There are some special problems related to prophetic interpretation. One is that prophecy is often prefilled in symbolic type before it is completely fulfilled.
In this regard, I feel certain that the Jewish people must have felt that Antiochus Epiphanes fulfilled Daniel’s prophecies about a tyrannical leader who would severely persecute the Jews. But 200 years after Antiochus, Jesus took those prophecies of Daniel and told His disciples they were yet to be fulfilled.
Another example is the sign which Isaiah gave to King Ahaz to assure him that the city of Jerusalem would not fall to the Syrians who had it under siege. The sign was that a young woman would give birth to a son whose name would be called Immanuel (Isaiah 7:1-19). The passage certainly implies that such a boy was born at that time.
But hundreds of years later, Matthew, by inspiration of the Holy Spirit, reached back to Isaiah’s prophecy and proclaimed that its ultimate fulfillment was to be found in the virgin birth of Jesus (Matthew 1:22-23).
Another peculiar feature of prophetic literature is called “telescoping.” This occurs when a prophet compresses the time interval between two prophetic events. This phenomenon is very common.
The reason for it has to do with the perspective of the prophet. As he looks into the future and sees a series of prophetic events, they appear to him as if they are in immediate sequence.
It is like looking down a mountain range and viewing three peaks, one behind the other, each sequentially higher than the one in front of it. The peaks look like they are right up against each other because the person viewing them cannot see the valleys that separate them.
In Zechariah 9:9-10 there is a passage with three prophecies which are compressed into two verses but are widely separated in time. Verse 9 says the Messiah will come humbly on a donkey. The first part of verse 10 says the Jewish people will be set aside. The second part of verse 10 says the Messiah will reign over all the nations.
These three events — the First Coming, the setting aside of Israel, and the reign of Christ — appear to occur in quick succession, but in reality, there were 40 years between the first two events, and there have been over 1,900 years thus far between the second and third events.
Another way of viewing the phenomenon of telescoping is to focus on what are called “prophetic gaps.” These are the time periods between the mountain peak prophetic events.
Because the Old Testament rabbis could not see the gap between the first and second comings of the Messiah, some theorized that there would be two Messiahs — a “Messiah ben Joseph” who would suffer and a “Messiah ben David” who would conquer. From our New Testament perspective we can see that the Old Testament prophets were speaking of one Messiah who would come twice. We can see the gap between the two comings.

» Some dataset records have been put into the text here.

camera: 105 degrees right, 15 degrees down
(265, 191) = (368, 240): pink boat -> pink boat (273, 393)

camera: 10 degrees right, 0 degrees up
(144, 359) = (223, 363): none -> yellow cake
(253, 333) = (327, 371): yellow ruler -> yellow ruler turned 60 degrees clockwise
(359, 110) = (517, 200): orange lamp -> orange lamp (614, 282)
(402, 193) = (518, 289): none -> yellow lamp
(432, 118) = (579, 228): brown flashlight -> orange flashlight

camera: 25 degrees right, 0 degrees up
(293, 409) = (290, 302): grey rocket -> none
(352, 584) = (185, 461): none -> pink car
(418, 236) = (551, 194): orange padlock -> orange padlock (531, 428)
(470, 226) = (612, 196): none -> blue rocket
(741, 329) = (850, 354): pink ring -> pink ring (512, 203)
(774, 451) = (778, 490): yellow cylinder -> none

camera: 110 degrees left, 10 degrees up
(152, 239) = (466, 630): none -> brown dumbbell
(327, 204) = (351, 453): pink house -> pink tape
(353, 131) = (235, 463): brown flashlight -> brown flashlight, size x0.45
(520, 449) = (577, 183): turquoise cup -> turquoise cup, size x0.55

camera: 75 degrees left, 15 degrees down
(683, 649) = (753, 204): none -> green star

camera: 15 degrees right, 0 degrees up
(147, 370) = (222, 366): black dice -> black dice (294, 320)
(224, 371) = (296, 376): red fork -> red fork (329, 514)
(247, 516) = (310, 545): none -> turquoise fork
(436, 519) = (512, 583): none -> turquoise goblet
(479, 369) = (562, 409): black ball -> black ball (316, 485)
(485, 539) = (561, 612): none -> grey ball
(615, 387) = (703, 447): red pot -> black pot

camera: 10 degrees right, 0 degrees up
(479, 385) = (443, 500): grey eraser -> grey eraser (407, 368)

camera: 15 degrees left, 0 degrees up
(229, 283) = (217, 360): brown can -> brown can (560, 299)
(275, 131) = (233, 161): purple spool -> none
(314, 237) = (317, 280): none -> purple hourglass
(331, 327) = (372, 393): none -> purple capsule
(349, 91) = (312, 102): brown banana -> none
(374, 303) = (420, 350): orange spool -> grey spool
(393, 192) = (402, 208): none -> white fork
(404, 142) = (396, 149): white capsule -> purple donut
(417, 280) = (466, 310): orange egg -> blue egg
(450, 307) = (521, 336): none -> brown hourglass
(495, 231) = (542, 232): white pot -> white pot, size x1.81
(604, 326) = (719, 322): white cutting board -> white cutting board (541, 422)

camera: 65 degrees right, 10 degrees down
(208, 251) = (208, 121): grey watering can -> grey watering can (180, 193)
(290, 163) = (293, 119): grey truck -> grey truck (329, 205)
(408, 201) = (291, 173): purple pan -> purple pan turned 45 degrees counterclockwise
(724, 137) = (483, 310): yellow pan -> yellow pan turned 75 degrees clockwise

I ask you: How do you treat Zechariah 14 — as fact or fiction? Are you guilty of playing games with God’s Word in order to justify sacred traditions and doctrines of men?
I challenge you to interpret God’s Word — all of it — for its plain sense meaning. As you do so, you are very likely to find yourself challenged to discard old doctrines and to adopt new ones. This will be a painful process, but it will be a fruitful one, for you will be blessed with the truth of God’s Word.
“If you abide in My word, then you are truly disciples of Mine; and you shall know the truth, and the truth shall make you free” (John 8:31-32).